Conforme esperado e antecipado pelas fontes mais bem informadas de Brasília, a Semana Santa chegou e a proposta de reforma da Previdência não foi votada na Comissão de Constituição e Justiça da Câmara dos Deputados.

Com alguma dose de boa vontade, espera-se que a votação, relativa exclusivamente à constitucionalidade da proposta do Executivo, aconteça na semana que entra.

Estamos falando de um atraso que já dura décadas e que pode ser debitado exclusivamente aos interesses corporativos que, sem exagero, sequestraram a maior parcela da renda nacional, deixando as finanças públicas no limiar da sustentabilidade. Os números são de fato impressionantes.

Em primeiro lugar, e conforme revelou em recente palestra para a Câmara de Dirigentes Lojistas o ex-ministro Fernando Brant, os gastos do País com o sistema previdenciário já equivalem a 78% do Produto Interno Bruto (PIB), somando R$ 700 bilhões/ano, contra R$ 130 bilhões gastos com saúde e R$ 70 bilhões com educação e, muito pior, para que seja atendida apenas 9% da população, enquanto de uma forma ou de outra 91% dos brasileiros pagam a conta.

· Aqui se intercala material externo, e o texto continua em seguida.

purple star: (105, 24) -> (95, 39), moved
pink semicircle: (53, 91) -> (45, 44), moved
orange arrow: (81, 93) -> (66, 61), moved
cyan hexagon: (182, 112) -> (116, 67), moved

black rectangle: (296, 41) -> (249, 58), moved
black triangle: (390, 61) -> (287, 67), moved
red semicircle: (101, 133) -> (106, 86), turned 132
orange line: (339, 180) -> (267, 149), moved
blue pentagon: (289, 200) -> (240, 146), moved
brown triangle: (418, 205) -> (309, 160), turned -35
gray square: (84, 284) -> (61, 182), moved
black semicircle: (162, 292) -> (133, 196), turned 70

Como alguém já disse, não há nenhum exagero na afirmação de que este movimento constitui o maior e mais perverso processo de transferência de renda já registrado. Também não soa exagerada a afirmação de que na prática o Estado brasileiro, ou sua receita, foi sequestrada por um pequeníssimo grupo de pessoas. E revolta saber que as aposentadorias e pensões relativas ao setor privado ficam na média de até 2 salários mínimos, enquanto no serviço público a variação fica entre R$ 10 mil e R$ 30 mil, podendo ir muito mais além, passando dos R$ 100 mil.

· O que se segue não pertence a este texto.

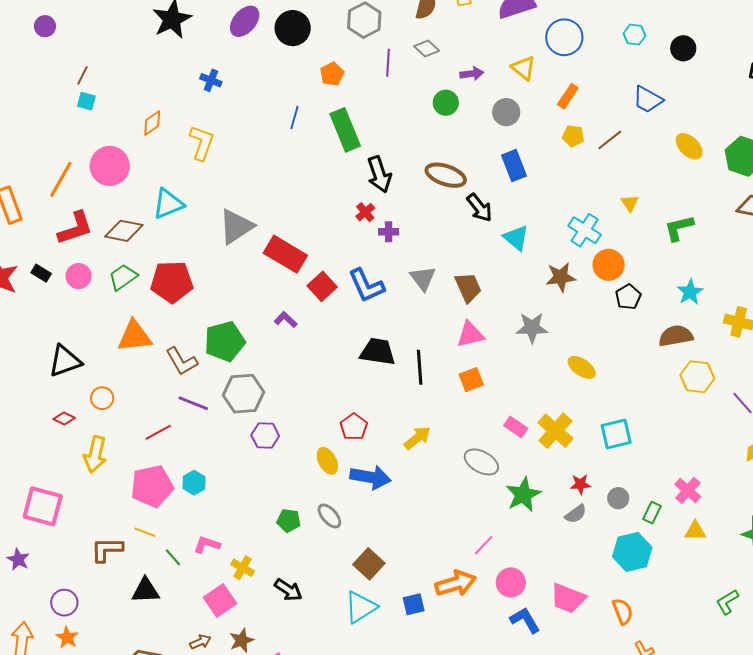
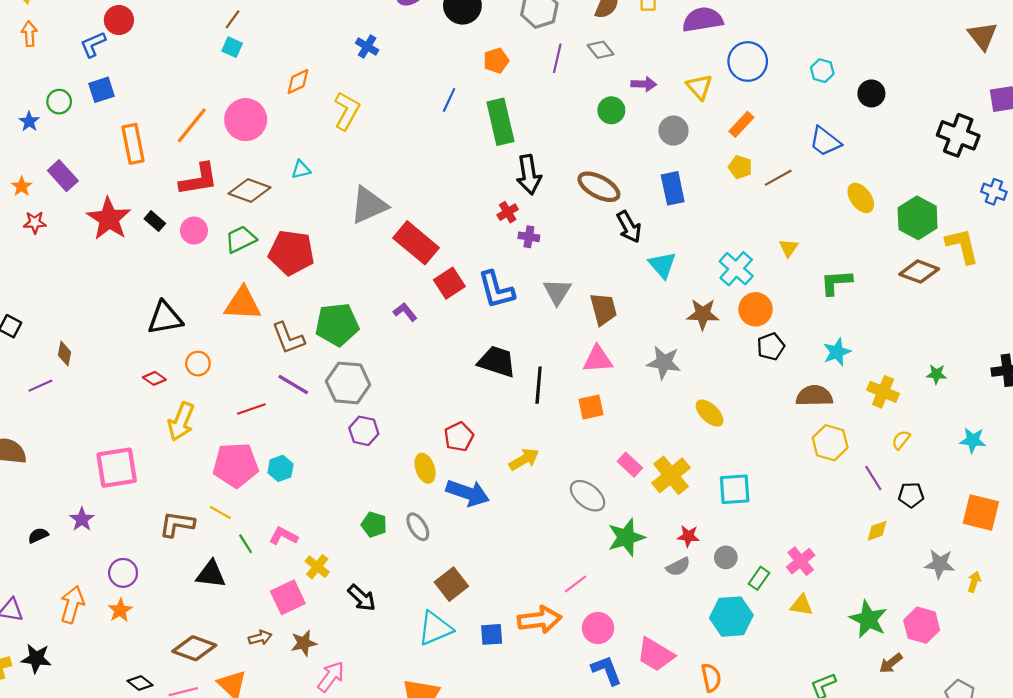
cyan triangle: (168, 204) -> (301, 170), size x0.6
pink square: (43, 506) -> (117, 468), turned -33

Esse fato ajuda a compreender por que os déficits de um e de outro sistema sejam equivalentes, porém no primeiro caso a diferença resulta do atendimento a aproximadamente 30 milhões de pessoas, número que no setor público não passa de um milhão.

Tudo isso, como também lembra o ex-ministro Roberto Brant, que ocupou a pasta da Previdência no governo de Fernando Henrique Cardoso e nessa segunda-feira falará aos diretores da Associação Comercial de Minas, provoca indignação quando se constata que decisões fundamentais vão sendo procrastinadas e fica fácil perceber que, ao contrário do que dizem alguns, não são os mais pobres que serão prejudicados e sim os mais ricos, dentro evidentemente da população previdenciária.

Tudo por conta de interesses corporativos que os congressistas, eles próprios largamente beneficiados, não ousam enfrentar enquanto propagam a também falsa ideia de que o tema é indigesto do ponto de vista eleitoral. Tudo mentira para proteger privilégios, mesmo que deles resultem uma conta que não tem mais como ser paga.